In the records that follow, show each line where the word "nach" is present.

• Supplied entries:
■ ■ ■

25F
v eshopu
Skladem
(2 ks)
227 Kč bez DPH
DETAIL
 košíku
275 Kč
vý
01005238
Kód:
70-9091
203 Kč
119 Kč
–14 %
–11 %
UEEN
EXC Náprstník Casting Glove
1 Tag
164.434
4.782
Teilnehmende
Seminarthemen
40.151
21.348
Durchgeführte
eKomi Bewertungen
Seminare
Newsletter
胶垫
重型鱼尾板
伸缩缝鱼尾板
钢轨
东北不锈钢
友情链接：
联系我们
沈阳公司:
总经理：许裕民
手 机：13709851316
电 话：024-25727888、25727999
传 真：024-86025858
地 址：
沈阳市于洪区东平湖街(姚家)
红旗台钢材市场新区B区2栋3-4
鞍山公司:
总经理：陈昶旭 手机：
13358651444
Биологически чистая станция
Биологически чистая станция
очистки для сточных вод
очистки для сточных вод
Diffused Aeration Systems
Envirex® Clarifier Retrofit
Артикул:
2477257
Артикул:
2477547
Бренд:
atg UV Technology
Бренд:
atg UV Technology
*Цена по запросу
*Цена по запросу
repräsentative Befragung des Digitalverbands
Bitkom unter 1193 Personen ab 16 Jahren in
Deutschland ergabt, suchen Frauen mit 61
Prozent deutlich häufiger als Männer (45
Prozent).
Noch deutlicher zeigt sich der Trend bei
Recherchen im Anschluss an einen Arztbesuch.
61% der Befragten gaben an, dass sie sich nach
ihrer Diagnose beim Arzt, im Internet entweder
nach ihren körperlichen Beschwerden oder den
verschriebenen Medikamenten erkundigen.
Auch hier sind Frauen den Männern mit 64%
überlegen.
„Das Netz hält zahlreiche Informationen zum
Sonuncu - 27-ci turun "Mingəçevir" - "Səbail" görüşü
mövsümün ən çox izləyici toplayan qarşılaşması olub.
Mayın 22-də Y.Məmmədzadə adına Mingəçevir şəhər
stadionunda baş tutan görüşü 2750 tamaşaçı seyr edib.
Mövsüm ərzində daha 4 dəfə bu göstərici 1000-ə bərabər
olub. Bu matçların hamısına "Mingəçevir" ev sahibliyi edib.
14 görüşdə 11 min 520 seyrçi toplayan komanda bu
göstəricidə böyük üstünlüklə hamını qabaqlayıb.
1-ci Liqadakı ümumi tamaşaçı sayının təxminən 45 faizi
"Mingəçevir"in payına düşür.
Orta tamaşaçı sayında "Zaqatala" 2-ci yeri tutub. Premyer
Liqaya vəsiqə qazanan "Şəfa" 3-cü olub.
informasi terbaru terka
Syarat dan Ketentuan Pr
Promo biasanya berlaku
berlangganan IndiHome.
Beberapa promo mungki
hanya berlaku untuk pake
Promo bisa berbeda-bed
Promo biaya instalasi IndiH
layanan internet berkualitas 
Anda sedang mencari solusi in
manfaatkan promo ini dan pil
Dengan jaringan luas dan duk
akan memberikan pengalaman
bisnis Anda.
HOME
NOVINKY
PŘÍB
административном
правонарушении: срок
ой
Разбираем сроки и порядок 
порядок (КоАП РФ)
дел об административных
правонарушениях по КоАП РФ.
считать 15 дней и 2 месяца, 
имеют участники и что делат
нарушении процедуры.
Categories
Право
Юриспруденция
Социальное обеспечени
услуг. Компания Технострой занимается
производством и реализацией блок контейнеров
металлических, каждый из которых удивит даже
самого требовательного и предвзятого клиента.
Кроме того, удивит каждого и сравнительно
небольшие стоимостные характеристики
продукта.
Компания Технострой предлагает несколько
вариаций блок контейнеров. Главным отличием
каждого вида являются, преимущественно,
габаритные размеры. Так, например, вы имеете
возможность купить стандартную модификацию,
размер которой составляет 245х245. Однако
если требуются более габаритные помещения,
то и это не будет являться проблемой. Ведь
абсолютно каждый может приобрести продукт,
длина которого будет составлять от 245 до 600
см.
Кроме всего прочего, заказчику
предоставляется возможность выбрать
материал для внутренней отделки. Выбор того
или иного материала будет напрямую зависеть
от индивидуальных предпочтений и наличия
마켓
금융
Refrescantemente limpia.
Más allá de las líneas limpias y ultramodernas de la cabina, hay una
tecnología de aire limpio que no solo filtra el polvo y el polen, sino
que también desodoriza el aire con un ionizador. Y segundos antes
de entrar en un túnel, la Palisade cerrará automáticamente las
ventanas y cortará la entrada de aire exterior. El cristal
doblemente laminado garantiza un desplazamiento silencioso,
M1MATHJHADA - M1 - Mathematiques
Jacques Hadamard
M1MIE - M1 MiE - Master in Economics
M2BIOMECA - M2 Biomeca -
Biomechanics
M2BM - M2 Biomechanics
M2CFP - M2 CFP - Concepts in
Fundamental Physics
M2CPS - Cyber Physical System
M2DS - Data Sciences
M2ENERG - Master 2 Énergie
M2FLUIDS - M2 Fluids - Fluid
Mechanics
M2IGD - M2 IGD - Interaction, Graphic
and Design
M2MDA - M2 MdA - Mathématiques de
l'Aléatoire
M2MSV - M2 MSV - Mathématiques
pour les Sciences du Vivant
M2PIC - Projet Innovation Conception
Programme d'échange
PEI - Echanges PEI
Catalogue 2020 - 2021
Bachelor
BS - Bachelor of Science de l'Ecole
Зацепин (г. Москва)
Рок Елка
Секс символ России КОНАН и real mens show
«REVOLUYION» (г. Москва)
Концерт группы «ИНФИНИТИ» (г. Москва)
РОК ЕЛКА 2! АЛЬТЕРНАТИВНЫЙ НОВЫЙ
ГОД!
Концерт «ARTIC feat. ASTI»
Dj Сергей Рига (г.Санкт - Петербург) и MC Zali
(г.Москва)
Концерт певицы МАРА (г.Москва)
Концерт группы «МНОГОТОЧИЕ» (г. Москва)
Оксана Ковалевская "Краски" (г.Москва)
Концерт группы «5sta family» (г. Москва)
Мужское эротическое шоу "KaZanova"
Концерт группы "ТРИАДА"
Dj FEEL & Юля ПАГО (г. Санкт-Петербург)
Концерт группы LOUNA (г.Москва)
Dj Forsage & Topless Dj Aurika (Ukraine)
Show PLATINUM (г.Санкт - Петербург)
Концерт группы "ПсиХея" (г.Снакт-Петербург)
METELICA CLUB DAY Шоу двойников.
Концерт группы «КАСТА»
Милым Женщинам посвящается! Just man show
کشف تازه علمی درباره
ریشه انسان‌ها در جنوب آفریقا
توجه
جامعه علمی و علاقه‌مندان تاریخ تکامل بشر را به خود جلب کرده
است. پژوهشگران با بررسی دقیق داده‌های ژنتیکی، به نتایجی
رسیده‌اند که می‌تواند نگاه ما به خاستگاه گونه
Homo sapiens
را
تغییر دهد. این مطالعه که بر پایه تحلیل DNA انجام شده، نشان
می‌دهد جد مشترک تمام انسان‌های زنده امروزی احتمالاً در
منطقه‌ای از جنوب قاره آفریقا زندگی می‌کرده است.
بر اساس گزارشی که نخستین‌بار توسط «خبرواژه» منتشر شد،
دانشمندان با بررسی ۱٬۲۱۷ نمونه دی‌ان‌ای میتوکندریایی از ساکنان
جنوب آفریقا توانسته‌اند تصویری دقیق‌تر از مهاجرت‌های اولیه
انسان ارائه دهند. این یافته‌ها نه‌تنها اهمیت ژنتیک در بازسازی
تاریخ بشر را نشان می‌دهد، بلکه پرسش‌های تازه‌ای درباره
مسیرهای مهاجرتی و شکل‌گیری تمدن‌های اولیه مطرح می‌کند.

■ ■ ■

• Expected output:
61% der Befragten gaben an, dass sie sich nach
nach ihren körperlichen Beschwerden oder den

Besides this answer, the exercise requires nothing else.